Amid a growing backlash against the incumbent giants of social media, blockchain-based platforms are working to offer people ambitious alternatives.
One such platform, the embryonic Revolution Populi led by former Goldman Sachs vice president Rob Rosenthal and outspoken computer scientist David Gelernter, is aiming to challenge the dominance of Facebook and Twitter by using blockchain to give people control of their data.
Revolution Populi, which is planning to raise funds for its assault on Silicon Valley toward the end of this year, has announced it will use the booming cryptocurrency and blockchain platform chainlink for its planned decentralized digital ecosystem and social network.
Revolution Populi will use chainlink’s smart contracts to allow users to be paid for their social media activity and let third-party app developers build on its public database.
“We’re going to return the internet back to the people to whom it rightfully belongs, and to do that, we’re going to integrate chainlink’s powerful smart contract middleware throughout the project, which will secure point to point transactions across this new digital ecosystem and social net,” said Rob Rosenthal, chief executive of Revolution Populi, speaking on a call ahead of the announcement, adding “the days of the internet companies seizing your data are over.”
Facebook, the world’s biggest social network counting 2.5 billion people among its users, has been wrestling with the fallout from various privacy and data-sharing scandals over recent years.
In July last year, Facebook was slapped with a record $5 billion fine by U.S. regulators to settle privacy concerns.
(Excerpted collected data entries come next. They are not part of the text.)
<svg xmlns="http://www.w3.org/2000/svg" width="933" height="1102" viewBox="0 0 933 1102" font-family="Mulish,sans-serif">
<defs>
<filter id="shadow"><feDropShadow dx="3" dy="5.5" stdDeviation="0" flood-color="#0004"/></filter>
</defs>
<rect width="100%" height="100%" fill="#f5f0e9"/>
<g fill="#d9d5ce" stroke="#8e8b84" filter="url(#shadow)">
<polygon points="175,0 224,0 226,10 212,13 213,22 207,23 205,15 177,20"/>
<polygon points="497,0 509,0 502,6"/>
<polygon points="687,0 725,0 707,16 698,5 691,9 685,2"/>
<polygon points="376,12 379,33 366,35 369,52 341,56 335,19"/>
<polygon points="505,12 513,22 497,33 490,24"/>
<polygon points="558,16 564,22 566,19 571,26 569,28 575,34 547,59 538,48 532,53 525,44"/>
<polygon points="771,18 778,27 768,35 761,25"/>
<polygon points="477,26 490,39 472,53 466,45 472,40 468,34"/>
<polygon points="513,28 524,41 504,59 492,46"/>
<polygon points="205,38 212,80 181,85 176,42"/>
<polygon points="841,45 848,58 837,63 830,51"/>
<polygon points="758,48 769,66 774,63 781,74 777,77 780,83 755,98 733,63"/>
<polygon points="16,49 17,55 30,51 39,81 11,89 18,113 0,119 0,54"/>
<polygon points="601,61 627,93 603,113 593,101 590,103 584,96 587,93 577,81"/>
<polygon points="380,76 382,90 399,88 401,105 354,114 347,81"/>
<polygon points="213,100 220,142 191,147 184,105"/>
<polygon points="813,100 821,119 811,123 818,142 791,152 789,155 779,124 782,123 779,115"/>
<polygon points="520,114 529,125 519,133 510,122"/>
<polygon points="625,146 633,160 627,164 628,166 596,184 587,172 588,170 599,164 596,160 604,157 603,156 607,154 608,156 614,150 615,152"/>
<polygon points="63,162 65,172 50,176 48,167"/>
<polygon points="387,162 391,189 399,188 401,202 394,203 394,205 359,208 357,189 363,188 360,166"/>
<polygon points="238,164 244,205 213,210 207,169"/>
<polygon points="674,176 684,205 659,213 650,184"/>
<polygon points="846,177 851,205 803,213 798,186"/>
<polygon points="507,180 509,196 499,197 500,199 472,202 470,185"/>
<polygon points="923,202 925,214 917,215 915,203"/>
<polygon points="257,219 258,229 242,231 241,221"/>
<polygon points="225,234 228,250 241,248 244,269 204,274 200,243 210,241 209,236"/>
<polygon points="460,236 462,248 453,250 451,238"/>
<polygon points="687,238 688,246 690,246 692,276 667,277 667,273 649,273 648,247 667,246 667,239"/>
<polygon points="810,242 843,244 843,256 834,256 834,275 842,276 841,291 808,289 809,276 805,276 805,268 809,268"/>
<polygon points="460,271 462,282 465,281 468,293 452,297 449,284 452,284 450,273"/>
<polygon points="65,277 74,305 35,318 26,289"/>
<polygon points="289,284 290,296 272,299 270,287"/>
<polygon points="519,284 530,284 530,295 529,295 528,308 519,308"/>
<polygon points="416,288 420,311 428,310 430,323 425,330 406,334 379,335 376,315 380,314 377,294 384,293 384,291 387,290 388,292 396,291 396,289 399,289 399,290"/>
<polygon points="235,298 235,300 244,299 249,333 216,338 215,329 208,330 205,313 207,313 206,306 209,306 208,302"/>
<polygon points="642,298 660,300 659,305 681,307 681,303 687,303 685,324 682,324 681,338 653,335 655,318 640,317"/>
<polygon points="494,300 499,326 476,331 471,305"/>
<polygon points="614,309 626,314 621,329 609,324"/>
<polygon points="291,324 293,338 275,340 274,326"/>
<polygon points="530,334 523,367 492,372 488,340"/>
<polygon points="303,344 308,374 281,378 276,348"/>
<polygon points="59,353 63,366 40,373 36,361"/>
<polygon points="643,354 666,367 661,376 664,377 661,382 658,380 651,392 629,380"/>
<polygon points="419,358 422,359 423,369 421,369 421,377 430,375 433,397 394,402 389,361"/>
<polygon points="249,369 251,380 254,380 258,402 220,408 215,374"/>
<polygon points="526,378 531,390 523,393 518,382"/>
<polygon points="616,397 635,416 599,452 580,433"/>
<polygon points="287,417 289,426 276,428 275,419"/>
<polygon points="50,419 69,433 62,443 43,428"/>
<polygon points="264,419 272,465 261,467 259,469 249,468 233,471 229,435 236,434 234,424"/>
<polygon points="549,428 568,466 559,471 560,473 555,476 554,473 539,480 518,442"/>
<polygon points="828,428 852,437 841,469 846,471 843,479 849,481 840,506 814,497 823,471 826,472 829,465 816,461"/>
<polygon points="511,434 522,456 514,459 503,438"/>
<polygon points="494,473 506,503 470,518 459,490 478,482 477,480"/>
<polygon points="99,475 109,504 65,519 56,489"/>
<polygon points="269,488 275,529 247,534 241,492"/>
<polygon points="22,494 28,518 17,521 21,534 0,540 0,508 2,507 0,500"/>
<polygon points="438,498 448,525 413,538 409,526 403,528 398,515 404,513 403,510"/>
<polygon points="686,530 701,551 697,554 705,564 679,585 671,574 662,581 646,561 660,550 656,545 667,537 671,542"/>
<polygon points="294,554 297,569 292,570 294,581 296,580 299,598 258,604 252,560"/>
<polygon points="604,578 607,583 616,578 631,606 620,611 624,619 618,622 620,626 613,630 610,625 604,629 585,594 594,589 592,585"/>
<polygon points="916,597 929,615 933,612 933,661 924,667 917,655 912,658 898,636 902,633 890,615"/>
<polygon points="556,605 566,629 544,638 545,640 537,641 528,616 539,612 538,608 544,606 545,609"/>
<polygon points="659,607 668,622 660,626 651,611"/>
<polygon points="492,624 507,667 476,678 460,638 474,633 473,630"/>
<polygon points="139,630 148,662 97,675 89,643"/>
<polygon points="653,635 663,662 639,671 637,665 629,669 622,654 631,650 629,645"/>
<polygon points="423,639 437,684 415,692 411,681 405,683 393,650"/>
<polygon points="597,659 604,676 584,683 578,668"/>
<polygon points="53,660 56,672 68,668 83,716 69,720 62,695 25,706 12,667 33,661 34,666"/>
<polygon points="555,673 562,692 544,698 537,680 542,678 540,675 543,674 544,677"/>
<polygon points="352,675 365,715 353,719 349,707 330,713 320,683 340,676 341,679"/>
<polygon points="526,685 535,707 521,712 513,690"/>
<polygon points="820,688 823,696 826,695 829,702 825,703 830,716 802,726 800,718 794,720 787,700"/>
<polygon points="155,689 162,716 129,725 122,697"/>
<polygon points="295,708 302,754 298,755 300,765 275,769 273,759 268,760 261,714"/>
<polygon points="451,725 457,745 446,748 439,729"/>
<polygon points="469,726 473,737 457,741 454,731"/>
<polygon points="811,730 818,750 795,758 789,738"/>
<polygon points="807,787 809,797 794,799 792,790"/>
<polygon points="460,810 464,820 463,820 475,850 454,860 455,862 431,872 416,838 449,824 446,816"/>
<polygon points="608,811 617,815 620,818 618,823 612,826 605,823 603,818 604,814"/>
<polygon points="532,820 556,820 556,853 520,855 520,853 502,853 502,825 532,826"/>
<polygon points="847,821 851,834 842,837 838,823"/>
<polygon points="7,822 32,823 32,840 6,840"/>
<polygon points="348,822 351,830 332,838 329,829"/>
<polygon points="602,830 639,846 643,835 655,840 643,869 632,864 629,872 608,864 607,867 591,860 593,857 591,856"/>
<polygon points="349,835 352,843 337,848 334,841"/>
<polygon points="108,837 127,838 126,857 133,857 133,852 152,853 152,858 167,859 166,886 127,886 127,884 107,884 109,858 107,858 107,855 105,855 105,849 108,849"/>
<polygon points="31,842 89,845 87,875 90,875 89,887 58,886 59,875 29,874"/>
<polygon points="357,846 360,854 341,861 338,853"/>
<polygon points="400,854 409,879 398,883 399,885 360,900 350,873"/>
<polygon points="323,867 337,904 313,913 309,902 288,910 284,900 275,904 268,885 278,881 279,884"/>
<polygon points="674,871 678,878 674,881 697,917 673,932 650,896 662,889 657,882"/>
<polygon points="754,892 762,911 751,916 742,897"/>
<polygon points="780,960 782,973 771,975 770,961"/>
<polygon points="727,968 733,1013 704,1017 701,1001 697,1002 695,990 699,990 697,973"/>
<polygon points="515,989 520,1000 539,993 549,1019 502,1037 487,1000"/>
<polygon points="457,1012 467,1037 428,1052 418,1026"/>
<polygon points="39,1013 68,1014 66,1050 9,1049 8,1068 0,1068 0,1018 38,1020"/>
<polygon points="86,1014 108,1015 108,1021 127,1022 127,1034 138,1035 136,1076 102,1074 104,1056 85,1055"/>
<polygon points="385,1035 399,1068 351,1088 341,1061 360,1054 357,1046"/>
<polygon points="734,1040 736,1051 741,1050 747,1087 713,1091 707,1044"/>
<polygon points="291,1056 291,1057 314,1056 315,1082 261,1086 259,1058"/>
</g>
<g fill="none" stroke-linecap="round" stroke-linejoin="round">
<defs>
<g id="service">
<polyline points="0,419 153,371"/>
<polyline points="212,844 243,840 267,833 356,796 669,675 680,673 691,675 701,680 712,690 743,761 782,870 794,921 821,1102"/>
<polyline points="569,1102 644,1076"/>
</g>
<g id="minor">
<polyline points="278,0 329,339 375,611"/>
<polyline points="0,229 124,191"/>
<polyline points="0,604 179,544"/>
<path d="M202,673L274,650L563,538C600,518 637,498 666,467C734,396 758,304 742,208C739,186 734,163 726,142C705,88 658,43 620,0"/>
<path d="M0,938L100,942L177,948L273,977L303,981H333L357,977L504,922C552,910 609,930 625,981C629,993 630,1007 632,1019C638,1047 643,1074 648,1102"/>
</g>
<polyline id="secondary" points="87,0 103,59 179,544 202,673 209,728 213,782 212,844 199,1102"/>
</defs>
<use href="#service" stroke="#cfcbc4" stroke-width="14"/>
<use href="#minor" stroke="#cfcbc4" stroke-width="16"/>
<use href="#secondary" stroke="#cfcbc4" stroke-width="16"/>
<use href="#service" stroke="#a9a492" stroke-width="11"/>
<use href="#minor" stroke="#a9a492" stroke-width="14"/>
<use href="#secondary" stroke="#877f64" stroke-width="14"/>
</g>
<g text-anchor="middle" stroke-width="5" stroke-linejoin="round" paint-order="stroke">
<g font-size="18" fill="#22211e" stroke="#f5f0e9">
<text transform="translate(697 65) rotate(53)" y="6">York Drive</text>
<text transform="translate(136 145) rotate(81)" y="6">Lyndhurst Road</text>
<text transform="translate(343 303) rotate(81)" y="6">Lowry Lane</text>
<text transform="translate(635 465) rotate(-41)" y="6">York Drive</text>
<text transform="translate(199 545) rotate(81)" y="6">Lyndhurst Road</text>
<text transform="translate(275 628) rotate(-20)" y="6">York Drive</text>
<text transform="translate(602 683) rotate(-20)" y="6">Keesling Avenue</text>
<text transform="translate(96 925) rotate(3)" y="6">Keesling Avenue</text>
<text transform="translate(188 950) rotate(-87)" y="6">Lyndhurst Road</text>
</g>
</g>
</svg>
Rosenthal and Revolution Populi are hoping this dissatisfaction with how Facebook and other social media companies treat their users will result in demand for an alternative.
“There’s a lot of anger towards the likes of Facebook,” Rosenthal said. “There’s a lot of complaining. But there’s no existing solution.”
The announcement comes as chainlink, an ethereum token that powers a decentralized network designed to connect smart contracts to external data sources, has rocketed by a staggering 1,000% over the last year.
Chainlink has been boosted in recent months by a surge of interest in decentralized finance—the idea that blockchain entrepreneurs can use bitcoin and crypto technology to recreate traditional financial instruments such as loans and insurance.
“We’re excited to provide Revolution Populi with secure and reliable oracle services to enable decentralized validation of data within their digital ecosystem,” Daniel Kochis, head of business development for Chainlink, said via email.
Meanwhile, other blockchain-based alternatives to the existing centralized social media model have sprung up over recent years.
Dfinity, a blockchain-based cloud computing platform that was valued at nearly $2 billion in 2018, last month opened up its network to third party developers—hoping they will be able to “reboot the internet” and end big tech’s “monopolization.”
Minds, which styles itself as “an open source social network,” now boasts 2.5 million registered users, while Block.one, the company behind the EOS blockchain, launched it social network Voice earlier this month.
Revolution Populi plans to release its code and whitepaper to software development platform Github in August, signalling the next stage in its development.
In addition, the group will reveal “a digital ecosystem of apps that are tied to a publicly governed database built on blockchain,” a social network, designed by Gelernter, that “will sit on top of the database and feed it maiden data,” and a “data and advertising marketplace.”
The complex, three-pronged approach underscores the still-tiny firm’s ambition.
“The entire internet economy needs to be changed,” Rosenthal said.